Zwischen Adrenalin und Milchsäure
Die Hoffnungen für den Aufstieg ins Semifinale ruhen jetzt auf Thomas Kain. Für dieses Ziel fehlt es ihm auch nicht an Eindeutigkeit. „Ich bin gut trainiert, habe ein tolles Verhältnis zu meinem Trainer und überhaupt passt alles“, sagt Thomas schon vor dem Lauf. Mit dieser Überdosis Selbstbewusstsein schüttet er sich vor dem Start Wasser auf das Genick und klemmt sich auf der Innenbahn in die Startmaschine. Im Lauf lässt er keinen Zweifel, dass er das Semifinale erreichen wird. Er hat alle Gegner vor sich und kontrolliert sie und sich gut. Thomas ist mit Adrenalin gestartet und wechselt auf der Zielgeraden auf Milchsäure. Sein Kampf beschert Gänsehaus. Thomas wird sicherer Dritter und morgen Mittag beim Halbfinale über die 400 m Hürden dabei sein.
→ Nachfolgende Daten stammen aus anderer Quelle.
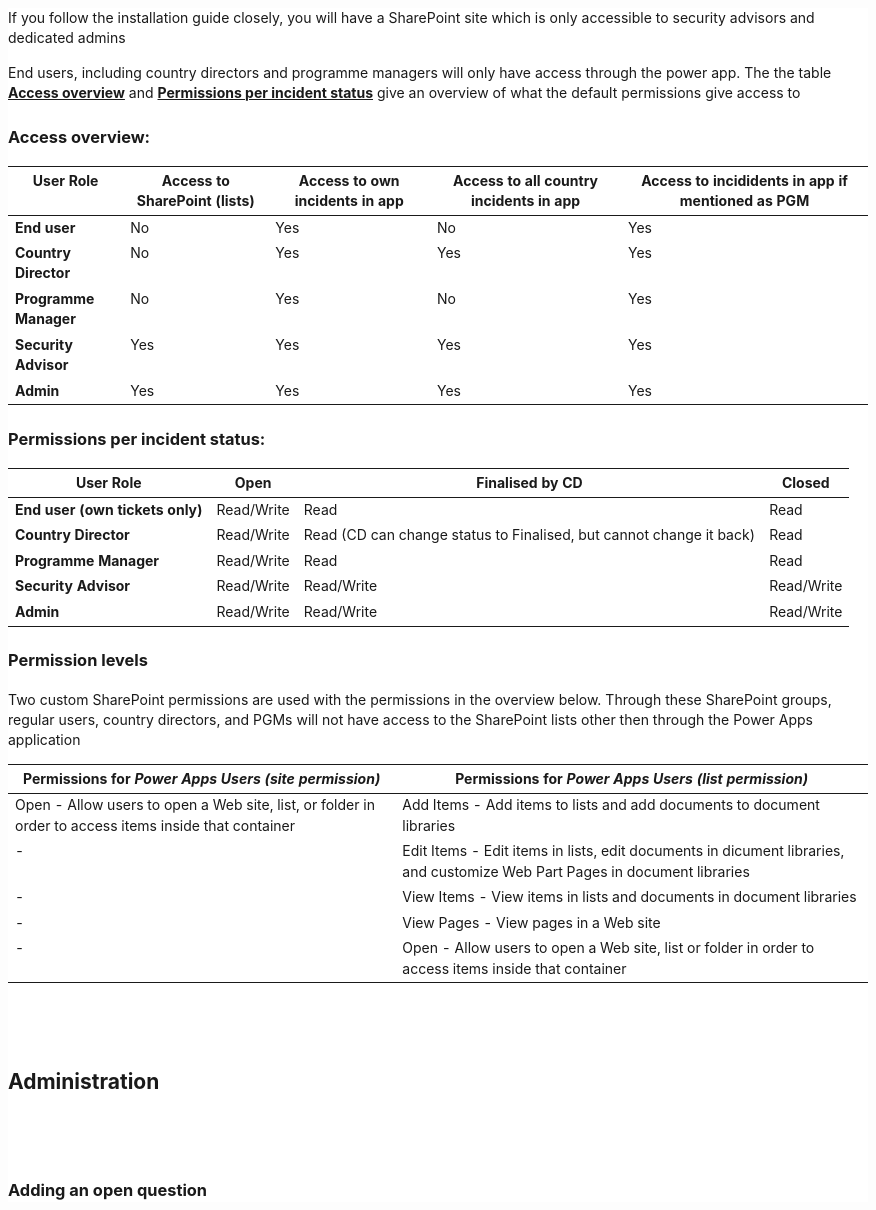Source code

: If you follow the installation guide closely, you will have a SharePoint site which is only accessible to security advisors and dedicated admins

End users, including country directors and programme managers will only have access through the power app. The the table [**Access overview**](#Access-overview) and [**Permissions per incident status**](#Permissions-per-incident-status) give an overview of what the default permissions give access to

### Access overview:
User Role | Access to SharePoint (lists) | Access to own incidents in app | Access to all country incidents in app | Access to incididents in app if mentioned as PGM
--- | --- | --- | --- | ---
**End user** | No | Yes | No | Yes
**Country Director** | No | Yes | Yes | Yes
**Programme Manager** | No | Yes | No | Yes
**Security Advisor** | Yes | Yes | Yes | Yes
**Admin** | Yes | Yes | Yes | Yes | Yes | Yes

### Permissions per incident status:

User Role | Open | Finalised by CD | Closed
--- | --- | --- | ---
**End user (own tickets only)** | Read/Write | Read | Read
**Country Director** | Read/Write | Read (CD can change status to Finalised, but cannot change it back)| Read
**Programme Manager** | Read/Write | Read | Read
**Security Advisor** | Read/Write | Read/Write | Read/Write
**Admin** | Read/Write | Read/Write | Read/Write

### Permission levels

Two custom SharePoint permissions are used with the permissions in the overview below. Through these SharePoint groups, regular users, country directors, and PGMs will not have access to the SharePoint lists other then through the Power Apps application

Permissions for *Power Apps Users (site permission)* | Permissions for *Power Apps Users (list permission)*
--- | ---
Open - Allow users to open a Web site, list, or folder in order to access items inside that container | Add Items - Add items to lists and add documents to document libraries
 -| Edit Items - Edit items in lists, edit documents in dicument libraries, and customize Web Part Pages in document libraries
 -| View Items - View items in lists and documents in document libraries
 -| View Pages - View pages in a Web site
 -| Open - Allow users to open a Web site, list or folder in order to access items inside that container
<br/><br/>
## Administration
<br/><br/>
### Adding an open question
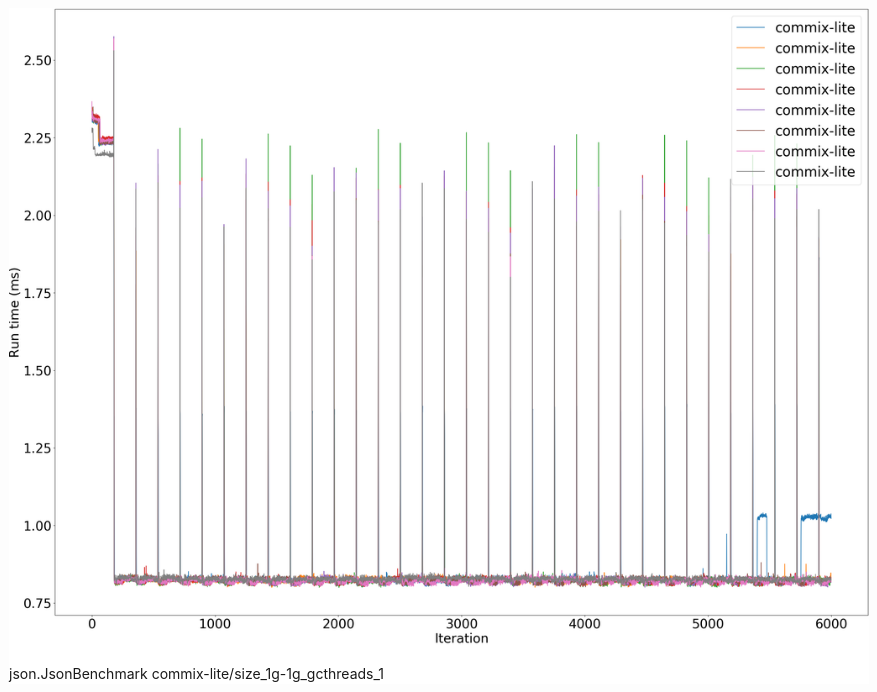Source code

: ![json.JsonBenchmark run #3](example_run_full_3_json.JsonBenchmark.png)

json.JsonBenchmark commix-lite/size_1g-1g_gcthreads_1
Damit müsste auch der Bauch von Christian Röhrling endlich geheilt sein.

Fahnenschwenken im Semifinale
Am Abend steigt nochmals die Spannung. Rosalie Tschann hat sich gestern fulminant für das Semifinale qualifiziert und kann es nicht erwarten, nochmals eine Topleistung auf die Bahn zu trommeln. Heute wird es viel schwerer, nochmals weiter zu kommen. Rosalie ist wieder voll motiviert, erwischt aber den Start nicht optimal. Sie kommt am langsamsten aus der Startmaschine, dann aber gut in die Gänge. Die Gegnerinnen sind aber zu stark und Rosalie belegt den siebenten Rang. Die Siegerin aus Brasilien läuft 11,42 sec. Die anwesende Familie Tschann schwenkt die Österreichfahne und freut sich über die Leistung. „Eine Zeit unter 12 Sekunden ist immer bewundernswert“, jubelt der Vater und dazu hatte er gestern und heute guten Grund. Ich bin schon gespannt, welche Freude uns die Vorarlbergerin in Barcelona noch bereiten wird. Gleich morgen wird sie über 200m starten. Auch Kira Grünberg und Ivona Dadic steigen am Donnerstag in die Wettkämpfe ein. Und Thomas Kain geht neuerlich auf die 400-m-Hürdenstrecke. Die Sonne hat schon heute dazu ihr bestes Lächeln angekündigt.